Problem to work on →
Beginning with the line that includes "Primary tumour site", return every remaining line of the material exactly as it reads, but not the pictures.

Provided information →
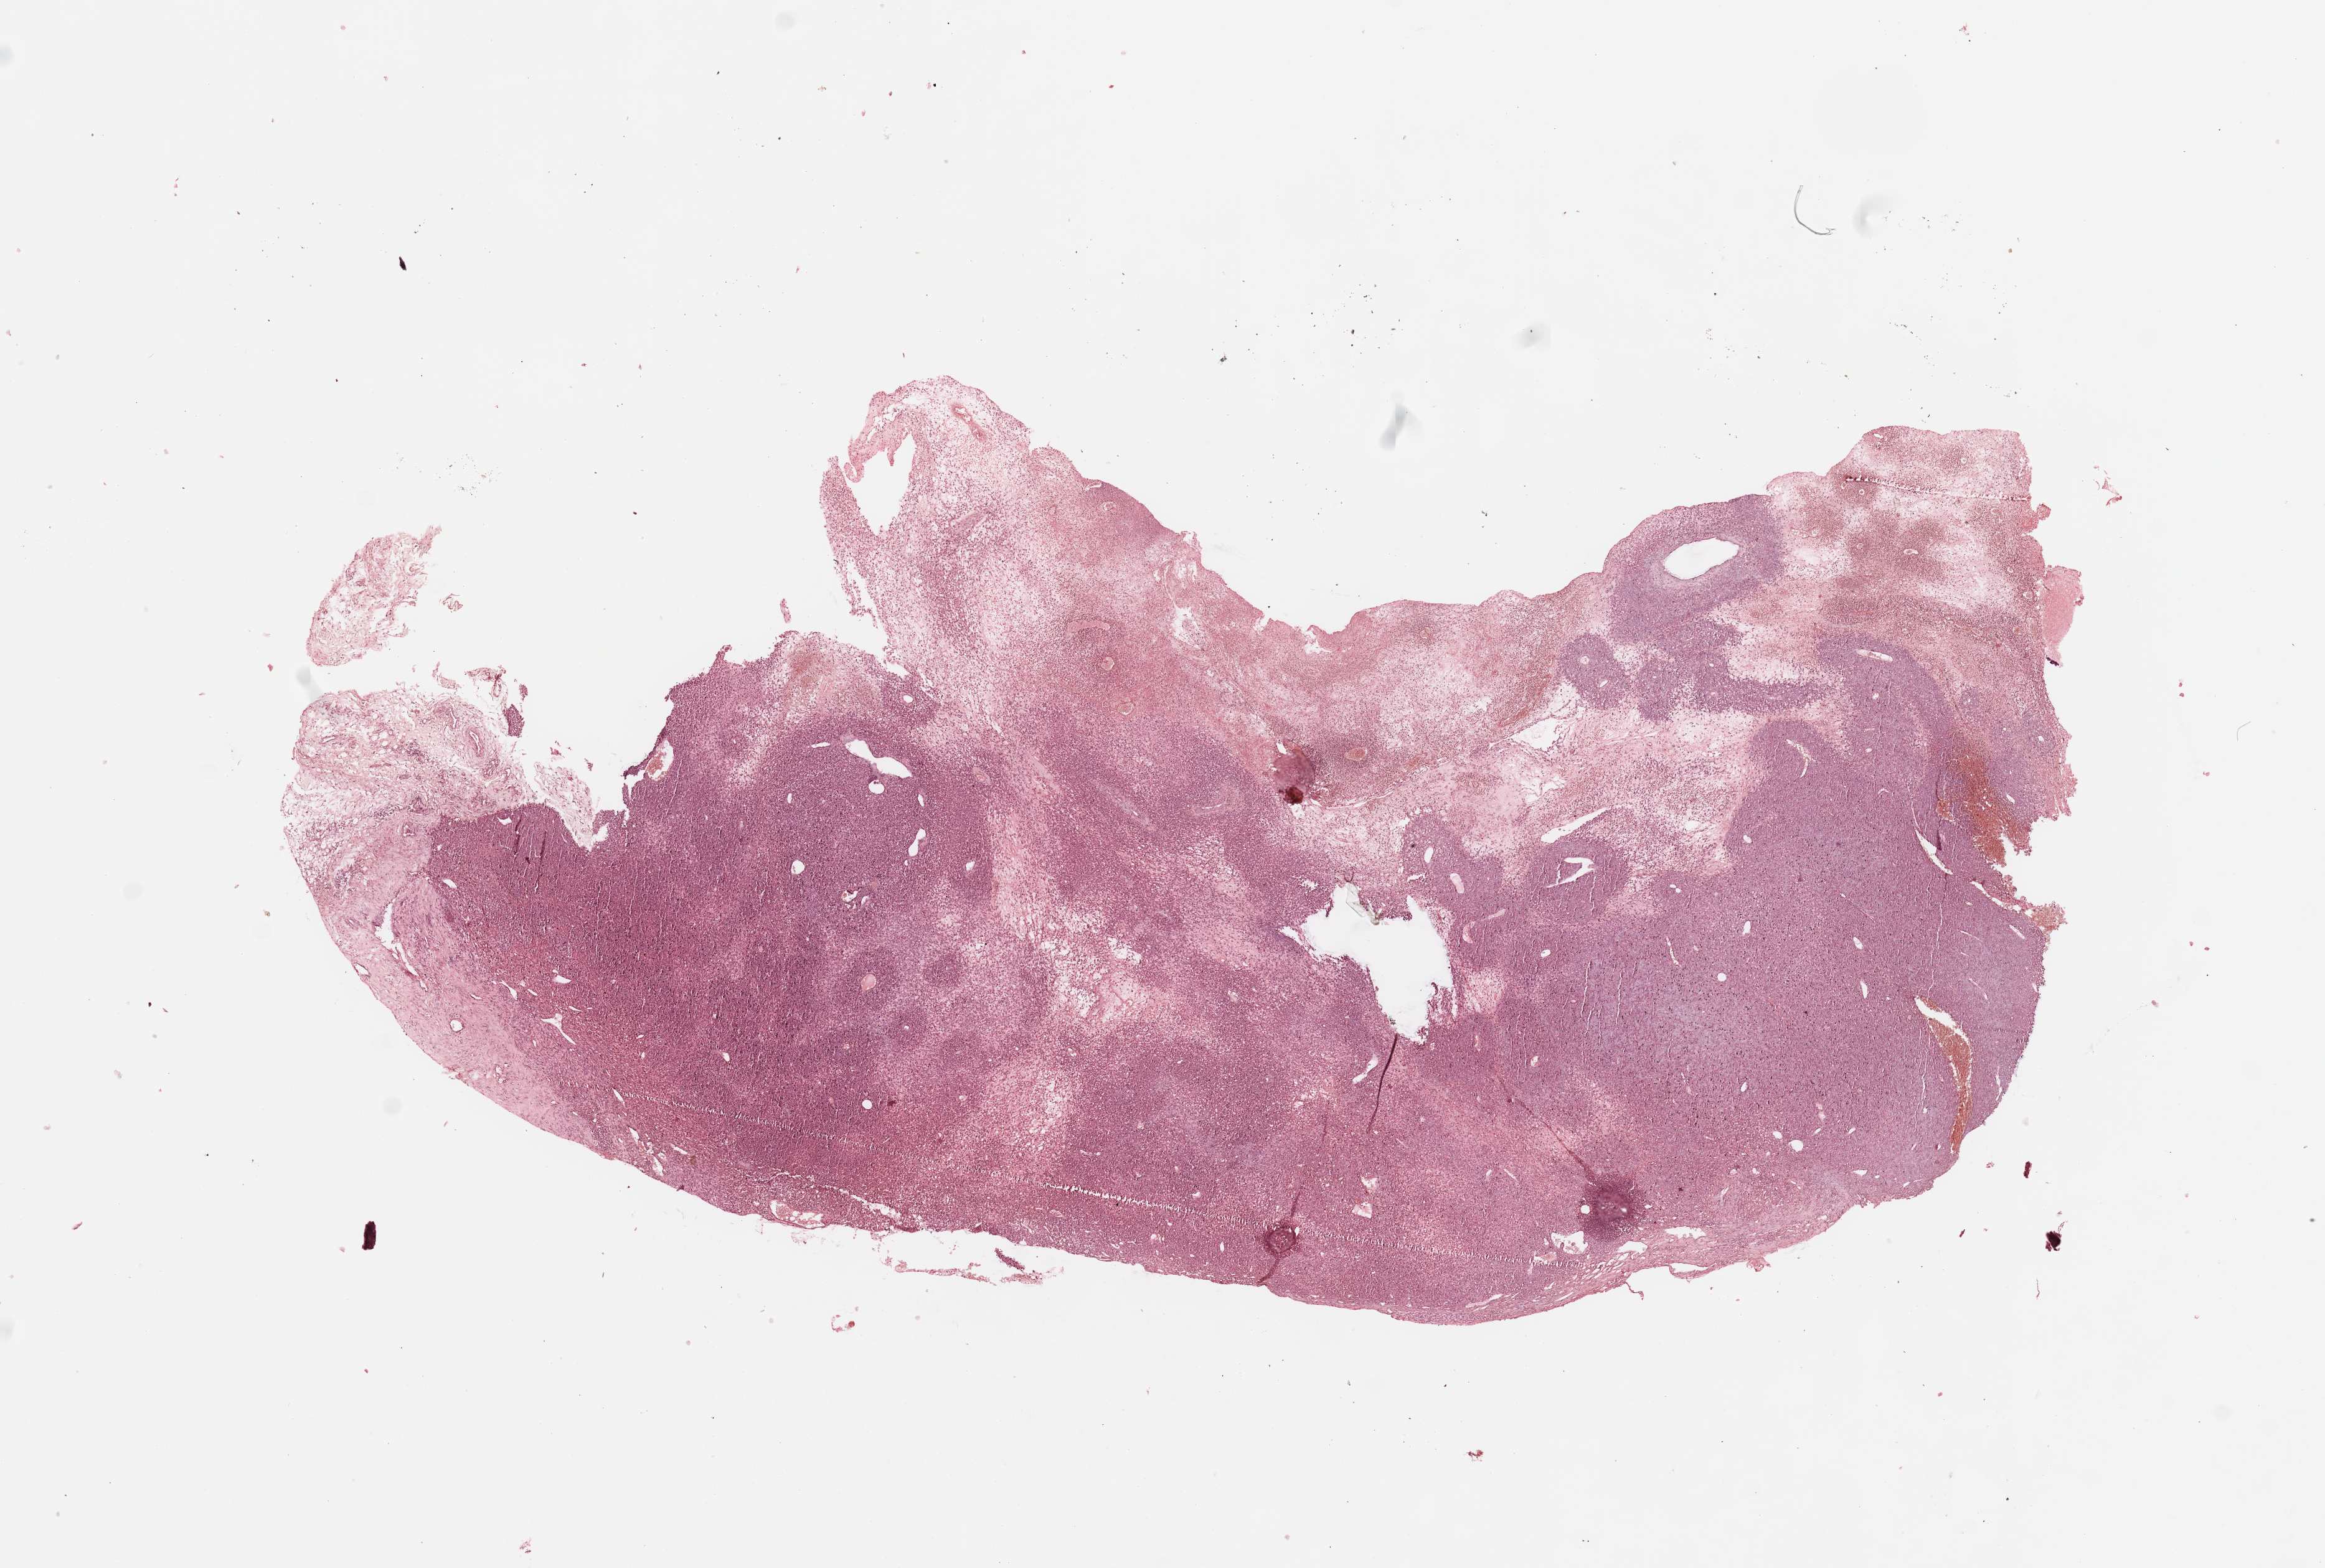
Whole-slide histology image, H&E-stained — whole scanned area (about 14.8 x 10.0 mm) shown as a low-resolution overview. Melanoma tumour tissue; sampled site not recorded. Female, 76 y/o.
Primary tumour site (as recorded): trunk. Diagnosis: Malignant melanoma, NOS. AJCC pathologic stage: IB.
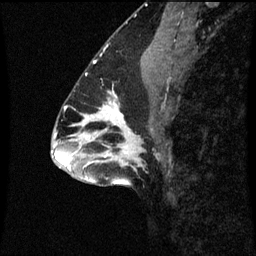
Breast MRI (dynamic contrast-enhanced), one sagittal slice; position 34 of 60 along the scan axis; dynamic contrast-enhanced series, image 2 of 3 at this slice position (ordered by acquisition); 1.5 T; TE 4.2 ms, TR 8.9 ms; 2 mm slice thickness; 256 × 256 image matrix, field of view 200 × 200 mm. Patient: female, 43 years. From the clinical record (not read from this slice): setting: breast cancer imaged before/during neoadjuvant chemotherapy; receptor status: HR-positive, HER2-negative.
Outlined on this slice (semi-automatic segmentation, software-assisted and operator-edited):
- analysis volume of interest (the breast-tissue region the enhancement analysis was run in; not a lesion): box from (x=96, y=96) to (x=155, y=159) px
- tumour enhancement mask (voxels above the 70 % enhancement threshold inside the analysis volume of interest): (x=104, y=96)–(x=123, y=119)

Exercise response →
Primary tumour site (as recorded): trunk. Diagnosis: Malignant melanoma, NOS. AJCC pathologic stage: IB.
Breast MRI (dynamic contrast-enhanced), one sagittal slice; position 34 of 60 along the scan axis; dynamic contrast-enhanced series, image 2 of 3 at this slice position (ordered by acquisition); 1.5 T; TE 4.2 ms, TR 8.9 ms; 2 mm slice thickness; 256 × 256 image matrix, field of view 200 × 200 mm. Patient: female, 43 years. From the clinical record (not read from this slice): setting: breast cancer imaged before/during neoadjuvant chemotherapy; receptor status: HR-positive, HER2-negative.
Outlined on this slice (semi-automatic segmentation, software-assisted and operator-edited):
- analysis volume of interest (the breast-tissue region the enhancement analysis was run in; not a lesion): box from (x=96, y=96) to (x=155, y=159) px
- tumour enhancement mask (voxels above the 70 % enhancement threshold inside the analysis volume of interest): (x=104, y=96)–(x=123, y=119)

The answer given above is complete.